And while this has always been so, but the problem has mushroomed, surfacing in all of these places that we didn’t expect.

The values come from those who create it. Intentionally or unintentionally, this leads to different types of bias. Approximately 80% of all software engineers in the US are male. And 70% are white. Most commercial software is written to support profit and growth. If we want fairness, we have to staff for it and infuse our values in from the start.

Because software is everywhere and getting smarter every day, we must work intentionally to ensure fairness in software. This is impacting the criminal justice system, military technologies, healthcare, and education, among others.

The problem is mushrooming due to the confluence of bigger and bigger data, more automation through technology, and, although we didn’t really think this through, values. If you aren’t consciously putting something in this blue circle, the default value for the software builders will sit here.

Help is on the way

The good news is that people are working on this. It’s possible now to conduct fairness testing of software for discrimination.
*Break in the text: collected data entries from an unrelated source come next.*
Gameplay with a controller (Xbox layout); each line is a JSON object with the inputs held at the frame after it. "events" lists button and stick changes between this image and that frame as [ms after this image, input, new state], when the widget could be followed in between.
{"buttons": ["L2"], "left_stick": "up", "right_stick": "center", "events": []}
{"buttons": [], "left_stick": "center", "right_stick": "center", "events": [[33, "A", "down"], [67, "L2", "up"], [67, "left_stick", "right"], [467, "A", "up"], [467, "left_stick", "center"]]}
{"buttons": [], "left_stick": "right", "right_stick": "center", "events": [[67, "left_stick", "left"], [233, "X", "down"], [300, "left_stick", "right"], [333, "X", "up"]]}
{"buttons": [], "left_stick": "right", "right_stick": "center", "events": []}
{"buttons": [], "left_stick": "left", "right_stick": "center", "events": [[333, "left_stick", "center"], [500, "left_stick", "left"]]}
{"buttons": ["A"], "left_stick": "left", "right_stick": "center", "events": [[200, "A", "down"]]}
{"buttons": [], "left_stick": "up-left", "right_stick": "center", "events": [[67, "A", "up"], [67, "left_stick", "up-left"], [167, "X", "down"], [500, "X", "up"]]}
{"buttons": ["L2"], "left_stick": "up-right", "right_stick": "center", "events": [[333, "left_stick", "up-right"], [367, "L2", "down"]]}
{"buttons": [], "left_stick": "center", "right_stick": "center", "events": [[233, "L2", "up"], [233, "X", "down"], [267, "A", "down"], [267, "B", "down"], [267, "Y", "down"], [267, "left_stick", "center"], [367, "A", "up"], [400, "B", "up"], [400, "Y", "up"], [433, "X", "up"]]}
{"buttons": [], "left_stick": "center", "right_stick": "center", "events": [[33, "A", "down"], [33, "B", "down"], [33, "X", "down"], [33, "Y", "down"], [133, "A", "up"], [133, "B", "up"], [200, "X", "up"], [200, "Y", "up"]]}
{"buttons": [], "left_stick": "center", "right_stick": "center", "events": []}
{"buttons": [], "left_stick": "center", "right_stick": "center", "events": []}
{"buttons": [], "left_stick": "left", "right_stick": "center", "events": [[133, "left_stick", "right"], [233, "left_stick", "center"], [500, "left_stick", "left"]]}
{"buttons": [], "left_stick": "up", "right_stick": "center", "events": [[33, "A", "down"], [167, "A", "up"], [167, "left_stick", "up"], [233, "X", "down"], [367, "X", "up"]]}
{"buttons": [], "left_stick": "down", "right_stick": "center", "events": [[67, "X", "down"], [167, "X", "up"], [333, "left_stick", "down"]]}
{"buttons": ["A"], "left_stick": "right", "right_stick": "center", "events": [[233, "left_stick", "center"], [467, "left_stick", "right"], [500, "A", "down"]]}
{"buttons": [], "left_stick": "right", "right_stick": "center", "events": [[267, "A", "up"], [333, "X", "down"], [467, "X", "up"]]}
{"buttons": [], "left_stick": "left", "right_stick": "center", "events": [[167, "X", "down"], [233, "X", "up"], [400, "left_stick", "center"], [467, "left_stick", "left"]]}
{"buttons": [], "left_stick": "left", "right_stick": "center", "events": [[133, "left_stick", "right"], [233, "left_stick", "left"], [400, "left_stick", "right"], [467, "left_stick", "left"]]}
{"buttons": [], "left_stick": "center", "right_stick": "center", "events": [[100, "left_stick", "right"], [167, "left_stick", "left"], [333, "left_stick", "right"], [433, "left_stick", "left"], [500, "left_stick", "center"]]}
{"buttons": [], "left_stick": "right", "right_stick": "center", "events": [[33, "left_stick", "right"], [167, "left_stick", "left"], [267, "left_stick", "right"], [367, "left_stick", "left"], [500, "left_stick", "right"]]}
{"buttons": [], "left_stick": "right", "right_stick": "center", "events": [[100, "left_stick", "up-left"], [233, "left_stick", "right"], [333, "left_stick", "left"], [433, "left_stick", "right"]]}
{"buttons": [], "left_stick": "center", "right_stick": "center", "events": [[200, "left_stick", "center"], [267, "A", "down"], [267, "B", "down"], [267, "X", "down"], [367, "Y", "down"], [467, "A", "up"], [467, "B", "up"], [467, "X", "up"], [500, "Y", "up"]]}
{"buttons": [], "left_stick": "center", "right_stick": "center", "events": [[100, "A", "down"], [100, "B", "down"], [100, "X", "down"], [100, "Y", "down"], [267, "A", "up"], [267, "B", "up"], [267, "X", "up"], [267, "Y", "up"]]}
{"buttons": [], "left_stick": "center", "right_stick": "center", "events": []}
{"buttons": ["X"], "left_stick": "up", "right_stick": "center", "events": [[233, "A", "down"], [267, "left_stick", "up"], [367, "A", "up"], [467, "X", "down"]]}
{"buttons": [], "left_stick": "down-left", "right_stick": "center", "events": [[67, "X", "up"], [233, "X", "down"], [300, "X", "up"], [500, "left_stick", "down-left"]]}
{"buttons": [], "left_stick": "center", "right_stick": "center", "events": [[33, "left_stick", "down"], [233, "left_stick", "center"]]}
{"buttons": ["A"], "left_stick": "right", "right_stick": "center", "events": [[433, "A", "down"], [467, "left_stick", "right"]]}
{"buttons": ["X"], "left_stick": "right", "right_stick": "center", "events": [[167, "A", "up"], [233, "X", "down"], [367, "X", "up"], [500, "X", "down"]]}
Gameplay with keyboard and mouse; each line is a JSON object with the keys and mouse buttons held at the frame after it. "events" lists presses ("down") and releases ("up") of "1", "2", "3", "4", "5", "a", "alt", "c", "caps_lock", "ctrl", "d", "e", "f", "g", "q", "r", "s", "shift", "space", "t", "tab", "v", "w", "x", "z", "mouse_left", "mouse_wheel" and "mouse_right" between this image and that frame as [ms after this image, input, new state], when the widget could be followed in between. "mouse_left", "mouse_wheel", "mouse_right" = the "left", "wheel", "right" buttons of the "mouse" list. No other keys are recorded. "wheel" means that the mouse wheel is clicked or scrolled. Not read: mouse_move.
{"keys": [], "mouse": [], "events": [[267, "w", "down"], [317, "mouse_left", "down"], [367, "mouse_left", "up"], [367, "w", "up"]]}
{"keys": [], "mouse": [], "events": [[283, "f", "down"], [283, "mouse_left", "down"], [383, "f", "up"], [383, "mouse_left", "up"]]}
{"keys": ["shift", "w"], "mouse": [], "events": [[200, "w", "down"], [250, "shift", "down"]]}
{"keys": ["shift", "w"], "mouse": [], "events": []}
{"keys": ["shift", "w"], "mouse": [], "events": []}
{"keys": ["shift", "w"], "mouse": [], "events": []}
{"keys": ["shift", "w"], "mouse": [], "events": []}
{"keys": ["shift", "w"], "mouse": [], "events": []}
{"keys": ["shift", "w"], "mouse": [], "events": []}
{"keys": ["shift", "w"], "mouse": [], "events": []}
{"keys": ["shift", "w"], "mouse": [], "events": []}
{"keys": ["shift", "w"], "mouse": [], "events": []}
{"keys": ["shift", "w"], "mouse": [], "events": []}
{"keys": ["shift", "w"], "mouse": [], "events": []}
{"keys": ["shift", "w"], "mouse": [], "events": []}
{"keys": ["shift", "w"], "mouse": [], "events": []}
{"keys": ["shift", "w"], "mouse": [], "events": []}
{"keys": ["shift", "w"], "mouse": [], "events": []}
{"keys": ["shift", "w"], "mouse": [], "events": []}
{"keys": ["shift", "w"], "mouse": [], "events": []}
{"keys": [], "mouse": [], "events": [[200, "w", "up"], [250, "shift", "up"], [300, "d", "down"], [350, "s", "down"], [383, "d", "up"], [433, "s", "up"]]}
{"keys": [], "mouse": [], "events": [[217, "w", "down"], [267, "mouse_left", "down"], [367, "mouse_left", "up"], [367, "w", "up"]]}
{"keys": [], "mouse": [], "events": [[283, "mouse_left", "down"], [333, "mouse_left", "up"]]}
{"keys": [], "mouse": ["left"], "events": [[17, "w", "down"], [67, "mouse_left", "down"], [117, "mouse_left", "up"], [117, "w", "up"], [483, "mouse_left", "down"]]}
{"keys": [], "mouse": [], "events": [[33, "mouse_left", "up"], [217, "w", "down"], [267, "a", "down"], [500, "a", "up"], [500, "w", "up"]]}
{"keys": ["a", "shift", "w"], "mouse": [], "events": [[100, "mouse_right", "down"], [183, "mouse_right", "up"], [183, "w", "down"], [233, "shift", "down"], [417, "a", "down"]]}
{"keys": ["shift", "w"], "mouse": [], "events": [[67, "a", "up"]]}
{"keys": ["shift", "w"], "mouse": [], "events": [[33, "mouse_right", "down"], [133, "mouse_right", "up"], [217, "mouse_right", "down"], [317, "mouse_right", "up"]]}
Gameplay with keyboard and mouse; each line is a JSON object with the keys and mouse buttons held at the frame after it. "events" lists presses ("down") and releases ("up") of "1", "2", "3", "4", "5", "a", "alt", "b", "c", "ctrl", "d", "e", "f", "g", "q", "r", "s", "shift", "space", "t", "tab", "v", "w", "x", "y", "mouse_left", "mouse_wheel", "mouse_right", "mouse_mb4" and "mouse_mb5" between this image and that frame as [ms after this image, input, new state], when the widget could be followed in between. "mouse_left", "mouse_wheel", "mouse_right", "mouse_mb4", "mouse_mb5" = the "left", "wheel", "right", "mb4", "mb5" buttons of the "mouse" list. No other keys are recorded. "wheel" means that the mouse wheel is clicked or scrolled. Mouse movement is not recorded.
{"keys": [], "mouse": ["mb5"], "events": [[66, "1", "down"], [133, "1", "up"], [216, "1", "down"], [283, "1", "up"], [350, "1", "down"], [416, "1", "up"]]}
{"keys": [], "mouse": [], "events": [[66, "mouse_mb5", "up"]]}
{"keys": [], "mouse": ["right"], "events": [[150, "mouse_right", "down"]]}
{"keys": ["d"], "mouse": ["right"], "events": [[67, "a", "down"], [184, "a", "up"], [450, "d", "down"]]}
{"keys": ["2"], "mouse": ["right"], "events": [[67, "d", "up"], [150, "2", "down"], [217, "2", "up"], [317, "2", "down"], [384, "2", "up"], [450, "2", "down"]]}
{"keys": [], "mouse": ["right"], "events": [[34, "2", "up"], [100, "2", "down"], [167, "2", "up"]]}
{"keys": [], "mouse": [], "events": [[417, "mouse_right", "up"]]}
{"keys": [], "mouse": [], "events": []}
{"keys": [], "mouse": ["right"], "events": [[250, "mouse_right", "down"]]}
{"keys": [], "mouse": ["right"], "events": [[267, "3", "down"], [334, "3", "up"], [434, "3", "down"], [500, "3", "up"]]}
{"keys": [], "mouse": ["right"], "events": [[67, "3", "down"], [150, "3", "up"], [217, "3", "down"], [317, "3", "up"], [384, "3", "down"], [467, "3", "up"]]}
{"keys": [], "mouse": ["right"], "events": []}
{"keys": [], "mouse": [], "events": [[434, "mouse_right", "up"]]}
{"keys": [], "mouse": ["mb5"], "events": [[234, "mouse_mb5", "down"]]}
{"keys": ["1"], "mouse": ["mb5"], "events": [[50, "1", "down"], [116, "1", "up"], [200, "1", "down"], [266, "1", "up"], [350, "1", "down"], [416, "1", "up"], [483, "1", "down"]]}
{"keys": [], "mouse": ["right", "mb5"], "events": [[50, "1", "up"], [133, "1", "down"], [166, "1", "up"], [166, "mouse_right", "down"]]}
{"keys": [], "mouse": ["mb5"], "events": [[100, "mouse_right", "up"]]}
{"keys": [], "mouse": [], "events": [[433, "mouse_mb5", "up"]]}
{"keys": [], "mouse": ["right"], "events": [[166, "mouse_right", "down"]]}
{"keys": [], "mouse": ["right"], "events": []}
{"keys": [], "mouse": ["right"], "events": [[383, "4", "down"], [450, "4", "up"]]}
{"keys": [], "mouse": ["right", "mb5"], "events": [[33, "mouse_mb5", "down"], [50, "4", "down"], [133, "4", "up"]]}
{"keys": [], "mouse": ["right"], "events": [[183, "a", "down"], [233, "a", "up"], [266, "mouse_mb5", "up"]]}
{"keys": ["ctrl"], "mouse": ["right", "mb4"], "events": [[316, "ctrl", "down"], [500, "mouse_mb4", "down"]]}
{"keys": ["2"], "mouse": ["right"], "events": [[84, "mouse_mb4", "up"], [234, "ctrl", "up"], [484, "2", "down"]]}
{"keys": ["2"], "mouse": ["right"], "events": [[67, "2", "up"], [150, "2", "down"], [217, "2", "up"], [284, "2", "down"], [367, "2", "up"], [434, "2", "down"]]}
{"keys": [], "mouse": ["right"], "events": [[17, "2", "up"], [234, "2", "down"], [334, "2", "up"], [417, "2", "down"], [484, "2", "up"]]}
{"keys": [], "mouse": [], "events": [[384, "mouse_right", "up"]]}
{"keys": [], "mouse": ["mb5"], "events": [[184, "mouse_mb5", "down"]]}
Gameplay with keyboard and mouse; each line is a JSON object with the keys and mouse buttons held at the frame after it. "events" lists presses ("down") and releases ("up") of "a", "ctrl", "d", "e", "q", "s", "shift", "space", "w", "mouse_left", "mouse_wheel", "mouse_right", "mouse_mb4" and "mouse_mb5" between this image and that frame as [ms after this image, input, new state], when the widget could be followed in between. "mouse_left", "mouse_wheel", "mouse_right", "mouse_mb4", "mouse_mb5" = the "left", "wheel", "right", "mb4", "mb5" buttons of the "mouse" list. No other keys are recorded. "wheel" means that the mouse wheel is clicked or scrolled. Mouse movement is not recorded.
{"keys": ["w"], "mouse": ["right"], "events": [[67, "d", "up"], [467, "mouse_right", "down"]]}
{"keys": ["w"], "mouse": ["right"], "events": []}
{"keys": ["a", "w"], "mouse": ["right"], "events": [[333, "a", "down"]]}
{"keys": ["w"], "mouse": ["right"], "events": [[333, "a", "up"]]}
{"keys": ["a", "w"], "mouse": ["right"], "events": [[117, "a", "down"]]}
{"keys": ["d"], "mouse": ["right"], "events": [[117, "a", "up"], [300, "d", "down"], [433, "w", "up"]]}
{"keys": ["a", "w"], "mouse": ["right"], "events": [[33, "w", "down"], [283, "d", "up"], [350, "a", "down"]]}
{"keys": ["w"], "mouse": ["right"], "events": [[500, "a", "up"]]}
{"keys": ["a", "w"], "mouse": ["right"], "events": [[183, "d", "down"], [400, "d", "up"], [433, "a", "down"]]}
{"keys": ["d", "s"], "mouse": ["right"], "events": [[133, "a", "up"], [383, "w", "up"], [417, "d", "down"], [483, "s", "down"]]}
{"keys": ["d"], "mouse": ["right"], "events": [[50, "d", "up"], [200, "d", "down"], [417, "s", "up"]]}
This is something that we can bake into infrastructure projects from the beginning. And do ongoing tests of infrastructure to see how they fair over time. Some examples of what’s being done:

  • Galhotra et al: Built Themis to detect discrimination. We must try to ensure fairness in software.
  • And the AI Fairness 360 toolkit (AIF360) is an open source software toolkit that can help detect and remove bias in machine learning models. From IBM.
  • DeepXplore is another testing option, so we can use these types of tools to find out when and where bias and discrimination are occurring.

Also, people are working on new software development methodologies that bring ethics and fairness into the process early on, bring new stakeholder voices in.

Know your values. Code your values

There is a direct line from values to policies to things like guidelines, methodologies, to what is being measured and how. And all of this must be thought through before and during infrastructure implementation

Some takeaways:

·      Insist on open source, community-owned infrastructure where data and values matter

·      Adopt Sparc’s policy recommendations and review these Principles for Open Scholarly Infrastructures (Bilder, Lin, Neylon)

·      Insist on a values-based software development process, testing for discrimination

Consider your values:

·      If you value diversity, learn who’s on the teams that build your stuff.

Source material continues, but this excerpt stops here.